Researchers at Tufts University and Harvard Business School prove that we're still missing the point on institutional privilege.

By Asraa Mustufa May 24, 2011

Researchers at Tufts University and Harvard Business School are releasing a study which found that many white people feel that anti-white racism has increased and even surpassed racism towards black people. The study surveyed a nation-wide sample of about 200 white people and 200 black people, asking them to rate discrimination against blacks and whites in each decade from the 1950s to the 2000s on a scale of 1 to ten. Both groups felt that racism towards blacks was substantial in the 1950s and minimal for whites, and that racism against blacks has decreased over time. However, many white respondents felt that racism against whites has increased significantly. On average, white respondents rated anti-white racism more prevalent in the last decade than anti-black racism by more than a full point on the scale. Eleven percent of white respondents even gave the anti-white bias a maximum rating of ten, whereas only two percent of white respondents rated anti-black bias a ten. White respondents were also found to believe that anti-black racism has declined faster than black respondents did. The study’s authors say that their data demonstrates that white people feel that more progress has been made toward equality than blacks do, and that this progress has been made at their expense.

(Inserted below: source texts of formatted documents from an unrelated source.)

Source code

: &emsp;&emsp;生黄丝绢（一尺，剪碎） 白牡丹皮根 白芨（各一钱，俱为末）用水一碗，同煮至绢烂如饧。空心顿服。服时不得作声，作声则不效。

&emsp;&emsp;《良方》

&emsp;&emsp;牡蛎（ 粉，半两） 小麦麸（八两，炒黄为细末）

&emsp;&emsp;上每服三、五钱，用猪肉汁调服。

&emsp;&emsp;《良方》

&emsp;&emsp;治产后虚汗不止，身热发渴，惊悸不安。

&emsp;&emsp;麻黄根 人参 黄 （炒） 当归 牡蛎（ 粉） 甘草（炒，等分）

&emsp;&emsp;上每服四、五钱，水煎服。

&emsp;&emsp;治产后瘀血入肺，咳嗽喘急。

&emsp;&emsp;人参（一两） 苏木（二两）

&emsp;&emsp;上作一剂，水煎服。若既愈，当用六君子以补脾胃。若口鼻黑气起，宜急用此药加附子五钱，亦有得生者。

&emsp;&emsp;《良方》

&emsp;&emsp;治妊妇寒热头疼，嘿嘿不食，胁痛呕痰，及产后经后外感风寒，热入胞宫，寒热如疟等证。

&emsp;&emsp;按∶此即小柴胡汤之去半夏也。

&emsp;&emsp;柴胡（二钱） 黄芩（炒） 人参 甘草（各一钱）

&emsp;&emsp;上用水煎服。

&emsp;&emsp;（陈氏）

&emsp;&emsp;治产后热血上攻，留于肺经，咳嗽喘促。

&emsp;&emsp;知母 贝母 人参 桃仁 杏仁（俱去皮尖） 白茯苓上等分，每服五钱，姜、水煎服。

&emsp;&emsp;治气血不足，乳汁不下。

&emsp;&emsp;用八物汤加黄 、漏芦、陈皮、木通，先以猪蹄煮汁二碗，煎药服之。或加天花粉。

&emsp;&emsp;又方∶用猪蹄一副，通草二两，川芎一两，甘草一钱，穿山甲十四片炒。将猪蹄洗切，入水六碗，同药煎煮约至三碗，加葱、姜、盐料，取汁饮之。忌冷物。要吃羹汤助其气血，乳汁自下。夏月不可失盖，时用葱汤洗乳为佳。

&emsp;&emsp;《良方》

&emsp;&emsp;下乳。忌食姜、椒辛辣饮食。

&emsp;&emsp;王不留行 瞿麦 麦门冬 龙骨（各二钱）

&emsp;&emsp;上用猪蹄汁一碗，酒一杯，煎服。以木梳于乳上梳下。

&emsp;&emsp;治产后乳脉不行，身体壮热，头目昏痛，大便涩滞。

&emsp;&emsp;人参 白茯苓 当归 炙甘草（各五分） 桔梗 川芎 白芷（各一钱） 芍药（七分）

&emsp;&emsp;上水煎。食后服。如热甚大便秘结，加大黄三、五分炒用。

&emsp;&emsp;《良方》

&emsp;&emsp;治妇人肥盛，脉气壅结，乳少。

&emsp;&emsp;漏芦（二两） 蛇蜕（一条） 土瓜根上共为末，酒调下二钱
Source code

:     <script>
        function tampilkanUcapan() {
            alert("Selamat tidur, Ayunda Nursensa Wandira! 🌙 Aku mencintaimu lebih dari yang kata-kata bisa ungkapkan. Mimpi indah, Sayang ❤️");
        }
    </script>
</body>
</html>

Put another way, many white respondents seem to view "reverse racism" as a bigger problem today than anti-black racism. "It’s a pretty surprising finding when you think of the wide range of disparities that still exist in society, most of which show black Americans with worse outcomes than whites in areas such as income, home ownership, health and employment," co-author Samuel Somers, associate professor of psychology at Tufts, [said]( The study, entitled "Whites See Racism as a Zero-sum Game that They Are Now Losing" will appear in this month’s issue of the journal *Perspectives on Psychological Science*.